1. The Tax System Before GST
Before GST, India had many indirect taxes such as:
- VAT
- Service Tax
- Excise Duty
- Entry Tax
- Octroi
- Luxury Tax
- Entertainment Tax
Each state followed different rules and tax rates. This resulted in several challenges.
1.1 Major Problems Before GST
- Complex and confusing tax structure
- Cascading effect also called tax on tax
- Slow movement of goods due to checkpoints
- High overall tax burden
- Difficulty in interstate business
- Low transparency in tax reporting
Businesses faced heavy compliance and higher operational costs, which slowed down growth.
2. Why GST Was Introduced in India
GST was introduced to simplify India’s indirect tax system. The goal of GST is captured in the phrase:
One Nation One Tax One Market
2.1 Main Objectives of GST
- Remove the cascading effect of taxes
- Increase transparency
- Reduce compliance burden for businesses
- Promote interstate trade
- Improve ease of doing business
- Create a digital tax framework
- Encourage business expansion and growth
By replacing multiple taxes with a single tax, GST made the system more efficient and business friendly.

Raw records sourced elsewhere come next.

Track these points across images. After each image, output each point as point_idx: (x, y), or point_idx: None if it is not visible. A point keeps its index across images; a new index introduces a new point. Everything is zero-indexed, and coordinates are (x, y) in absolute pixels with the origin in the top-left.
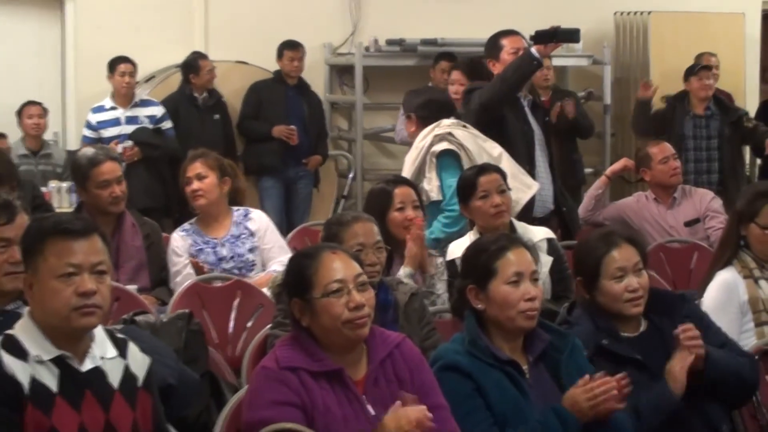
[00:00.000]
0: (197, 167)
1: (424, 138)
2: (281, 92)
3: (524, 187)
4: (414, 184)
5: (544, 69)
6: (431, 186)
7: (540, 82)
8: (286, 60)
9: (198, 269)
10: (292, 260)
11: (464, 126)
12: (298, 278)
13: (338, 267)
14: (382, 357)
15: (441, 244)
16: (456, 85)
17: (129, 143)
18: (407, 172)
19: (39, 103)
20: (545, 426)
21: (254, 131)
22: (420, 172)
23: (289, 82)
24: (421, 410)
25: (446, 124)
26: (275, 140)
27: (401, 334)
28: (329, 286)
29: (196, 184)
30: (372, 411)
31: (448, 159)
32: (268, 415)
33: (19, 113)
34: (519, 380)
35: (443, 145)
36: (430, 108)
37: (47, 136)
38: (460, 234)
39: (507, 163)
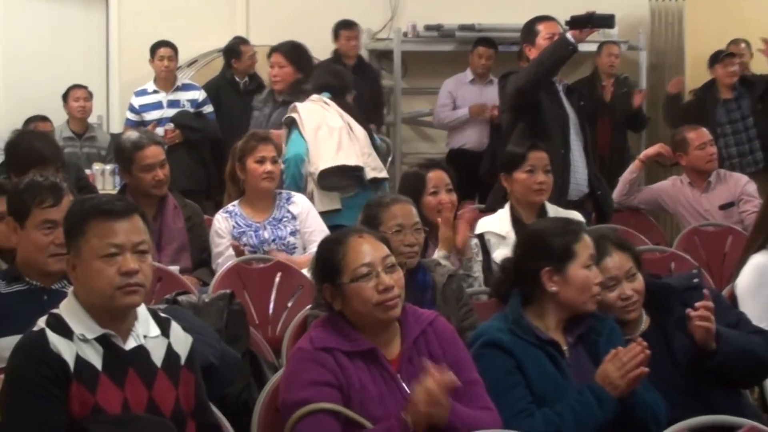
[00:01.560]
0: (271, 150)
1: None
2: None
3: (329, 158)
4: (447, 168)
5: (612, 56)
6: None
7: (606, 69)
8: (343, 40)
9: (237, 252)
10: (320, 247)
11: (325, 102)
12: (327, 264)
13: (366, 250)
14: (416, 335)
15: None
16: (276, 68)
17: (170, 126)
18: None
19: (84, 87)
20: (581, 403)
21: None
22: None
23: (347, 63)
24: (443, 374)
25: (311, 99)
26: None
27: (434, 311)
28: (358, 270)
29: (269, 166)
30: (407, 388)
31: (292, 127)
32: (306, 395)
33: (65, 96)
34: (559, 360)
35: (288, 116)
36: (316, 82)
37: (91, 119)
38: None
39: (334, 140)
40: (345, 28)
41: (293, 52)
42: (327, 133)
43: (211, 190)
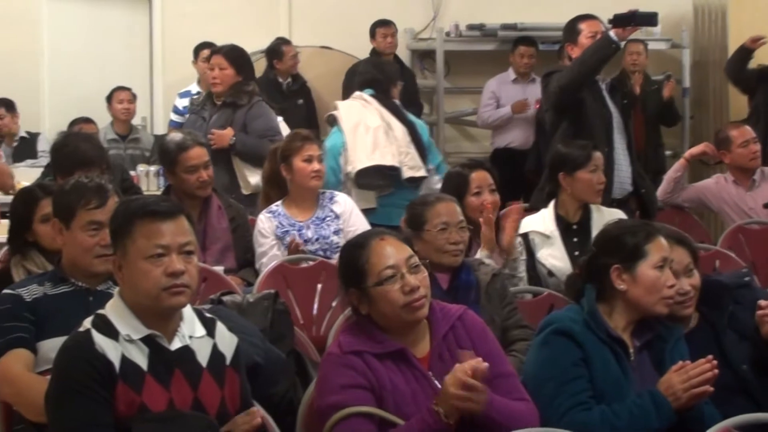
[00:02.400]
0: (317, 149)
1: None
2: None
3: (365, 158)
4: (491, 168)
5: (634, 54)
6: None
7: (628, 67)
8: (380, 38)
9: (294, 247)
10: (343, 252)
11: (365, 99)
12: (352, 269)
13: (389, 253)
14: (444, 331)
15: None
16: (216, 70)
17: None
18: None
19: (128, 89)
20: (640, 407)
21: None
22: None
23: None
24: (473, 360)
25: (353, 97)
26: None
27: (462, 306)
28: (382, 273)
29: (317, 165)
30: (439, 385)
31: (333, 123)
32: (338, 399)
33: (109, 98)
34: (624, 360)
35: (329, 113)
36: (356, 78)
37: (135, 120)
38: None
39: (371, 138)
40: (381, 26)
41: (234, 54)
42: (364, 131)
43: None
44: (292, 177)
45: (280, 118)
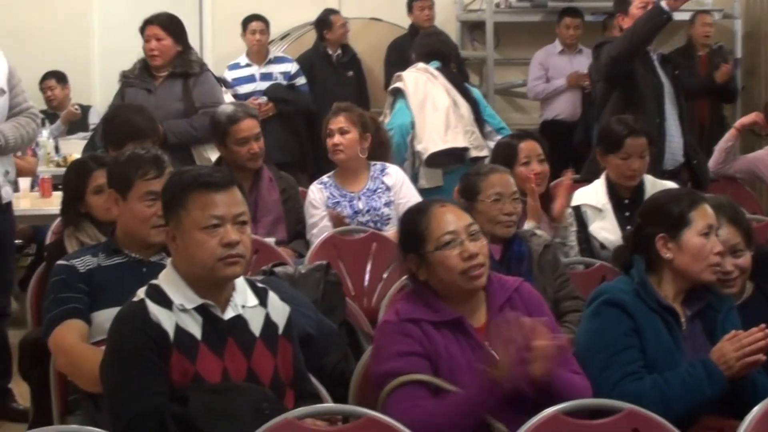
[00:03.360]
0: (340, 121)
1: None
2: None
3: (439, 141)
4: (540, 138)
5: (706, 26)
6: (385, 120)
7: (700, 39)
8: (417, 11)
9: (338, 221)
10: (403, 217)
11: (431, 73)
12: (411, 234)
13: (449, 219)
14: (501, 302)
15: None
16: (152, 41)
17: (263, 99)
18: None
19: None
20: (692, 375)
21: None
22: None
23: None
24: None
25: (416, 68)
26: None
27: (519, 278)
28: (442, 238)
29: (337, 138)
30: (495, 356)
31: (397, 96)
32: (395, 366)
33: None
34: (675, 330)
35: (394, 85)
36: (423, 49)
37: None
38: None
39: (441, 117)
40: None
41: (171, 24)
42: (432, 108)
43: (304, 162)
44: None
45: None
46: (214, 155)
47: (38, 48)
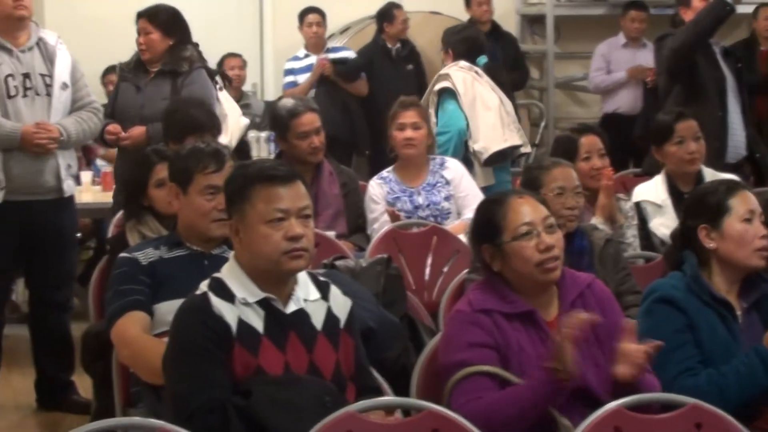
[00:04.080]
0: (413, 116)
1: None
2: None
3: (500, 139)
4: (601, 132)
5: None
6: (432, 120)
7: (763, 32)
8: (475, 5)
9: (394, 217)
10: (480, 207)
11: (476, 72)
12: (487, 224)
13: (526, 210)
14: (573, 298)
15: None
16: (141, 35)
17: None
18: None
19: (239, 55)
20: (746, 365)
21: None
22: (426, 104)
23: (482, 29)
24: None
25: (459, 66)
26: None
27: (591, 274)
28: (518, 229)
29: (410, 133)
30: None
31: (445, 95)
32: (464, 356)
33: (220, 65)
34: (731, 323)
35: (441, 84)
36: (466, 44)
37: (246, 87)
38: None
39: (494, 115)
40: None
41: (160, 17)
42: (484, 108)
43: (358, 143)
44: (394, 144)
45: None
46: None
47: (100, 42)
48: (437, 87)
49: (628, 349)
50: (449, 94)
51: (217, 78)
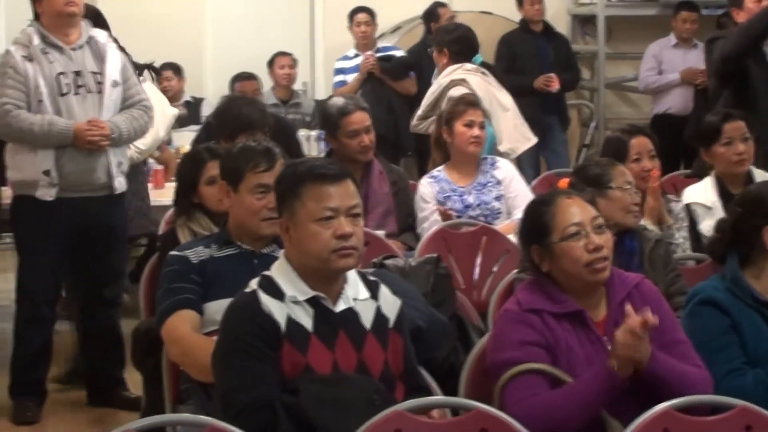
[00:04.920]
0: (481, 115)
1: (445, 77)
2: (531, 43)
3: (524, 139)
4: (651, 134)
5: None
6: None
7: None
8: (527, 5)
9: (445, 217)
10: (528, 208)
11: (483, 73)
12: (536, 225)
13: (575, 211)
14: (622, 298)
15: None
16: None
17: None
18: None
19: (289, 54)
20: None
21: (514, 86)
22: (433, 107)
23: (534, 29)
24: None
25: (466, 69)
26: (534, 92)
27: (639, 274)
28: (567, 229)
29: (477, 131)
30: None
31: None
32: (514, 355)
33: (270, 64)
34: None
35: (460, 90)
36: (462, 43)
37: (296, 86)
38: None
39: (513, 115)
40: None
41: (89, 17)
42: (502, 109)
43: (402, 142)
44: (452, 141)
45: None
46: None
47: (154, 41)
48: (456, 93)
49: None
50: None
51: (146, 72)
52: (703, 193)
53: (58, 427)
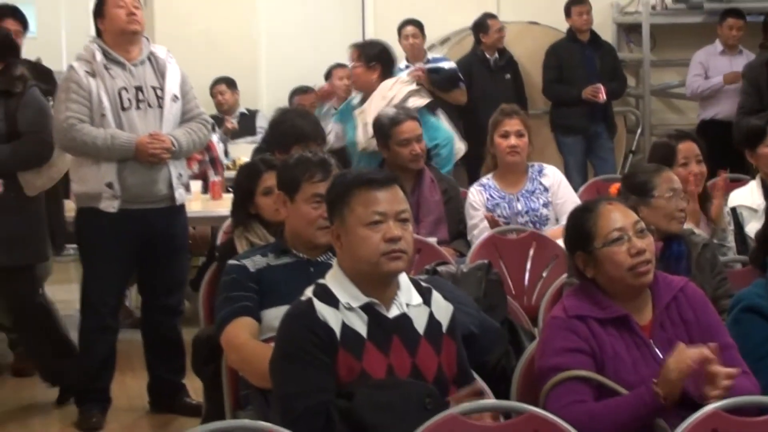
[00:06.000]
0: (517, 124)
1: (391, 88)
2: (578, 52)
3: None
4: (698, 139)
5: None
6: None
7: None
8: (575, 15)
9: (493, 224)
10: (571, 216)
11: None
12: (579, 232)
13: (617, 217)
14: (667, 301)
15: None
16: None
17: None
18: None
19: (346, 66)
20: None
21: (562, 96)
22: None
23: (581, 38)
24: (702, 349)
25: (402, 81)
26: (582, 101)
27: (684, 277)
28: (610, 235)
29: (514, 140)
30: (660, 354)
31: (422, 110)
32: (559, 361)
33: (328, 75)
34: None
35: (421, 100)
36: (388, 55)
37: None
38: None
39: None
40: (576, 4)
41: None
42: (442, 114)
43: None
44: (494, 151)
45: None
46: (38, 180)
47: (208, 55)
48: (417, 104)
49: (715, 372)
50: (426, 108)
51: None
52: (749, 196)
53: None
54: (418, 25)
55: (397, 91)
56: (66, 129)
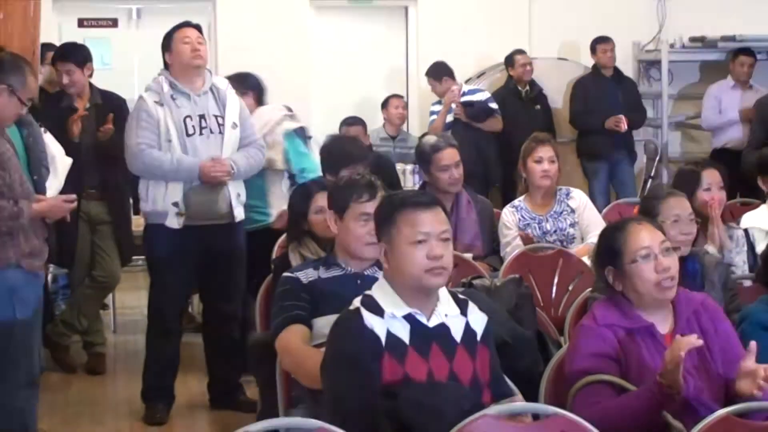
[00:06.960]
0: (550, 150)
1: (270, 114)
2: (602, 86)
3: None
4: (720, 167)
5: None
6: (279, 157)
7: None
8: (600, 53)
9: (527, 240)
10: (603, 233)
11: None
12: (610, 248)
13: (645, 236)
14: (688, 314)
15: None
16: None
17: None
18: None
19: (401, 97)
20: None
21: (587, 125)
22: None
23: (605, 74)
24: (690, 338)
25: (272, 108)
26: (606, 131)
27: (703, 293)
28: (638, 252)
29: (548, 166)
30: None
31: (292, 136)
32: (587, 365)
33: (385, 104)
34: None
35: (292, 125)
36: (261, 86)
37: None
38: None
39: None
40: (601, 42)
41: None
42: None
43: (489, 178)
44: (527, 176)
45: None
46: None
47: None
48: (289, 128)
49: (751, 368)
50: (296, 133)
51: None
52: (761, 217)
53: (183, 427)
54: (452, 75)
55: (272, 115)
56: (136, 153)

3. How GST Works in Simple Terms
GST is based on a dual tax model where both Central and State governments share the tax.
3.1 Types of GST
- CGST Central Goods and Services Tax
- SGST State Goods and Services Tax
- IGST Integrated Goods and Services Tax for interstate sales
3.2 How GST Works Step by Step
- The supplier sells goods or services and collects GST.
- For sales within the same state, GST is divided into CGST and SGST.

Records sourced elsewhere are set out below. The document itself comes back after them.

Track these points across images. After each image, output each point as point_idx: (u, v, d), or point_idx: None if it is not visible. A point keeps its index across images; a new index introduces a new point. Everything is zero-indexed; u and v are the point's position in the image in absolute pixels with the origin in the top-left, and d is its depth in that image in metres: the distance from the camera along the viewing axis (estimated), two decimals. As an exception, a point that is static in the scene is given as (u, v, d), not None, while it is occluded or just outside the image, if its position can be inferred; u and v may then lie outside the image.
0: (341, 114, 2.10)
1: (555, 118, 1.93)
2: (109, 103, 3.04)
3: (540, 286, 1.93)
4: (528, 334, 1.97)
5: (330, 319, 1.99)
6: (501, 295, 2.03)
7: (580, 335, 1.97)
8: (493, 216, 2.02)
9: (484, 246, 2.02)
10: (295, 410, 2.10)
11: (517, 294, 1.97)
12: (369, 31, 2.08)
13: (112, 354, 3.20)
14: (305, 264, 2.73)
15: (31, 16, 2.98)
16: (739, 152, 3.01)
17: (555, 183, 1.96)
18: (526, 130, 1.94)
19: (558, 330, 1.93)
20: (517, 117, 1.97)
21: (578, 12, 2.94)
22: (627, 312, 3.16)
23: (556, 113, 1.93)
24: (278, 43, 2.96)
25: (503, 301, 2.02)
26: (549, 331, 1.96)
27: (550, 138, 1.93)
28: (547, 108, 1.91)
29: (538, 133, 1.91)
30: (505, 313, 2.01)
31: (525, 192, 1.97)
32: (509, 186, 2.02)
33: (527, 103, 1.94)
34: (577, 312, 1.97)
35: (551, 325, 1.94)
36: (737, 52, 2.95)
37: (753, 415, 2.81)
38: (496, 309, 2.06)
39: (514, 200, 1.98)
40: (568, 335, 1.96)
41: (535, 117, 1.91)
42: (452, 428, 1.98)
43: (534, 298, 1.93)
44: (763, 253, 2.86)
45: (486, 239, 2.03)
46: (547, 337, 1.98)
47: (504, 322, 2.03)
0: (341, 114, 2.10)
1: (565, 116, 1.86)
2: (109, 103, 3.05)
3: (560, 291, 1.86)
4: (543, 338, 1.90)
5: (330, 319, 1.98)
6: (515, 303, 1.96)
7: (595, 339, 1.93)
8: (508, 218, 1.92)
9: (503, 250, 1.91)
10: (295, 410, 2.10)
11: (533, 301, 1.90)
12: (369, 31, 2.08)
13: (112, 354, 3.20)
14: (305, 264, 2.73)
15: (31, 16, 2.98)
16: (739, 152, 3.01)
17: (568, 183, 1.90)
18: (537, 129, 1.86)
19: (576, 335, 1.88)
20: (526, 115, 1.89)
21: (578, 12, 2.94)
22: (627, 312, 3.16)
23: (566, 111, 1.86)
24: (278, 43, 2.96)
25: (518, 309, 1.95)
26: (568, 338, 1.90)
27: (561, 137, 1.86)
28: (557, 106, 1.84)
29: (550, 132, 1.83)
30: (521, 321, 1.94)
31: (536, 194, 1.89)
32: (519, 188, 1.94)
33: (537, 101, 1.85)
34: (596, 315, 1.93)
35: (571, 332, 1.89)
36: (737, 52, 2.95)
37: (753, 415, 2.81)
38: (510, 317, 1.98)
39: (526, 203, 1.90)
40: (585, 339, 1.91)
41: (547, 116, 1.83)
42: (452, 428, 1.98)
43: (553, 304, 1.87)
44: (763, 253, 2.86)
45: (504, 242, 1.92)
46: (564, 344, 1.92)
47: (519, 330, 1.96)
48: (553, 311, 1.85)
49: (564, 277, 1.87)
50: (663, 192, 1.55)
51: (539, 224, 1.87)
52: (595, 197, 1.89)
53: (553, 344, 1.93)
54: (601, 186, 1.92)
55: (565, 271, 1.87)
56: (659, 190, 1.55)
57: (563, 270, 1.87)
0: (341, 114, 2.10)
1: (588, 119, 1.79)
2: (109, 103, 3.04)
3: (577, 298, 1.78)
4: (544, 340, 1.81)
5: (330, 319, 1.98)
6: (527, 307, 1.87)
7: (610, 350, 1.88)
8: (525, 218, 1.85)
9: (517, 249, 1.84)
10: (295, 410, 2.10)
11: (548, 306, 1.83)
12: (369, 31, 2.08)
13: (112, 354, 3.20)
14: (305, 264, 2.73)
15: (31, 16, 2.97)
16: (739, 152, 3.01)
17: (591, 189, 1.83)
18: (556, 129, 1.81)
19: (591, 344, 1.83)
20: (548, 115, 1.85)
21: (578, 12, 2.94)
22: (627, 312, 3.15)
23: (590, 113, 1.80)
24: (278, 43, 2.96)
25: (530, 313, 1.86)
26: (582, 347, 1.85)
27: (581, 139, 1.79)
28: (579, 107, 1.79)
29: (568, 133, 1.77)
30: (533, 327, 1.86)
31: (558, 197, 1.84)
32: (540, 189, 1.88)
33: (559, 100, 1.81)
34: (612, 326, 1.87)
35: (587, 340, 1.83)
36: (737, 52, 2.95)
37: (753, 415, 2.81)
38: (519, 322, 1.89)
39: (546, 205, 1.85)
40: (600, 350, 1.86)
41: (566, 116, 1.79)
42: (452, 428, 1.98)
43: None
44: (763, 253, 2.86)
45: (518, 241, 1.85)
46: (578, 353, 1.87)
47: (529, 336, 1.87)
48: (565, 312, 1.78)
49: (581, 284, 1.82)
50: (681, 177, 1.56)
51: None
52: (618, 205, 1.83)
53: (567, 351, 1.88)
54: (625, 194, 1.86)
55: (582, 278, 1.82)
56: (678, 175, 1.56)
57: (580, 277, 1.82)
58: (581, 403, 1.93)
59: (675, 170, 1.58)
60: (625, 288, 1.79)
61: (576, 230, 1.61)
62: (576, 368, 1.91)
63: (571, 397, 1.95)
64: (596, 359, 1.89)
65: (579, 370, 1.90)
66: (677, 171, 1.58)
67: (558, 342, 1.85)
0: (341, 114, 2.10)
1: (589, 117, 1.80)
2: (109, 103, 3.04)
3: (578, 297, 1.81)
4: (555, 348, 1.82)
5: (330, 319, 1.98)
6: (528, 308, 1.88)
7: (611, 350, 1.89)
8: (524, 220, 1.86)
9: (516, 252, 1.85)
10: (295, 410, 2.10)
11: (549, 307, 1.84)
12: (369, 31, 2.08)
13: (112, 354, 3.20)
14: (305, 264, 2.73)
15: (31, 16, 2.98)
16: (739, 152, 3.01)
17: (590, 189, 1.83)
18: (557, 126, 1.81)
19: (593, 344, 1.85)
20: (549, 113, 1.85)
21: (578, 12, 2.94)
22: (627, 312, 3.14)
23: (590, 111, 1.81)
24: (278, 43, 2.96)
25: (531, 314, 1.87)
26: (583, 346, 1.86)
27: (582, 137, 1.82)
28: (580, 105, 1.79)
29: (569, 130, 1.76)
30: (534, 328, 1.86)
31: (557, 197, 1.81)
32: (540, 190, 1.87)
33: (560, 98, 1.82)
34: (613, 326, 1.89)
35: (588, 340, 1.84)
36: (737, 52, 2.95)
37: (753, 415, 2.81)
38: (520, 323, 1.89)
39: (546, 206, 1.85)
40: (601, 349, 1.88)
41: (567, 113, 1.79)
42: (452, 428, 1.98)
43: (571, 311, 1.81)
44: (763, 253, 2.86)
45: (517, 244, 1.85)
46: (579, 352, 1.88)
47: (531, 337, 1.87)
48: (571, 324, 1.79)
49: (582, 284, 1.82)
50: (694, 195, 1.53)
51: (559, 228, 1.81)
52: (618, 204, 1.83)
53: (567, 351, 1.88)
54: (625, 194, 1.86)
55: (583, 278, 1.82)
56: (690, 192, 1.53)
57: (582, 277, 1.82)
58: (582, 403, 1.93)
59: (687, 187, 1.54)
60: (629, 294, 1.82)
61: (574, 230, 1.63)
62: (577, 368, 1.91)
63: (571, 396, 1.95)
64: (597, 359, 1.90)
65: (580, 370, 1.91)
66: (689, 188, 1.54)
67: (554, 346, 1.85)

- For interstate sales IGST is charged.
- The buyer receives Input Tax Credit for the GST paid on purchases.
- Businesses pay GST only on the value they add.

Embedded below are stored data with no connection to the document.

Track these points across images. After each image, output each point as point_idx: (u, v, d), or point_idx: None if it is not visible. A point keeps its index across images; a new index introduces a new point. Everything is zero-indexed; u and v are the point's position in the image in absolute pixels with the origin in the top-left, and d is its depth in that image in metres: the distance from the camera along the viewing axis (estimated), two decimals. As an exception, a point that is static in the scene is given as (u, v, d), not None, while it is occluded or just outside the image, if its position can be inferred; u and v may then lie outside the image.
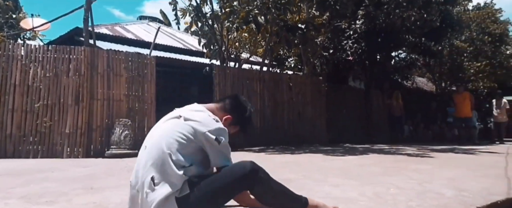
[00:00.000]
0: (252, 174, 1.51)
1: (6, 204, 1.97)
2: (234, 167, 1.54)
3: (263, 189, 1.55)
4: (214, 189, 1.46)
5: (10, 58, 5.31)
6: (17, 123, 5.21)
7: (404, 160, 4.52)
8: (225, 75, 7.47)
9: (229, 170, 1.52)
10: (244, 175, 1.50)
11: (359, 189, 2.37)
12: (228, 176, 1.50)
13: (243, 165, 1.54)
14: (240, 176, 1.50)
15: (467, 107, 9.86)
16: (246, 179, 1.51)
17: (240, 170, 1.51)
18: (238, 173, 1.50)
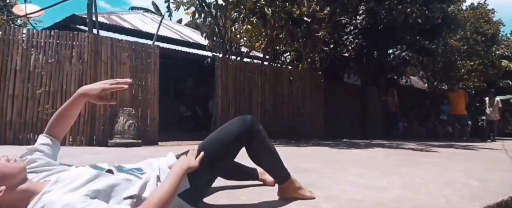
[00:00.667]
0: (252, 126, 1.49)
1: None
2: (232, 124, 1.50)
3: (260, 144, 1.53)
4: (216, 150, 1.42)
5: (11, 42, 5.15)
6: (18, 109, 5.07)
7: (411, 154, 4.57)
8: (227, 67, 7.42)
9: (228, 126, 1.49)
10: (245, 128, 1.47)
11: (385, 179, 2.38)
12: (229, 132, 1.46)
13: (243, 118, 1.51)
14: (242, 129, 1.46)
15: (462, 105, 10.07)
16: (247, 132, 1.47)
17: (241, 123, 1.48)
18: (239, 127, 1.47)
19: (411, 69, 14.65)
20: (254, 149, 1.53)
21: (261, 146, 1.54)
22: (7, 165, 1.15)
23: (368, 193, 1.89)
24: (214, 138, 1.47)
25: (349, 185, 2.10)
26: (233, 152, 1.48)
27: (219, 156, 1.43)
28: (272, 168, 1.62)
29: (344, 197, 1.77)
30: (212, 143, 1.45)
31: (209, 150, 1.41)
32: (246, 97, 7.79)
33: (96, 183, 1.19)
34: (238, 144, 1.48)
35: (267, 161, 1.59)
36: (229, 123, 1.52)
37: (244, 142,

- All transactions filings and reports are handled online through the GST portal.
3.3 Example of GST Functioning
Imagine a manufacturer sells goods worth ₹1000 with 18 percent GST.
- He charges GST to the buyer.
- He deducts the GST he already paid on raw materials using Input Tax Credit.
- He pays GST only on the value he added to the product.
This system removes double taxation and reduces the final tax burden.
4. Benefits of GST
GST provides several important benefits for both businesses and the economy.
4.1 Key Benefits
- Removes cascading tax
- Fully online process for registration filing and refunds
- Faster movement of goods
- More transparency and accountability
- Reduced compliance burden
- Smooth interstate business operations
- Higher efficiency and lower costs
Conclusion
GST was introduced to simplify India’s complicated indirect tax structure and create a unified digital and transparent tax system. With Input Tax Credit and a single tax for goods and services GST has made compliance easier and improved ease of doing business across the country.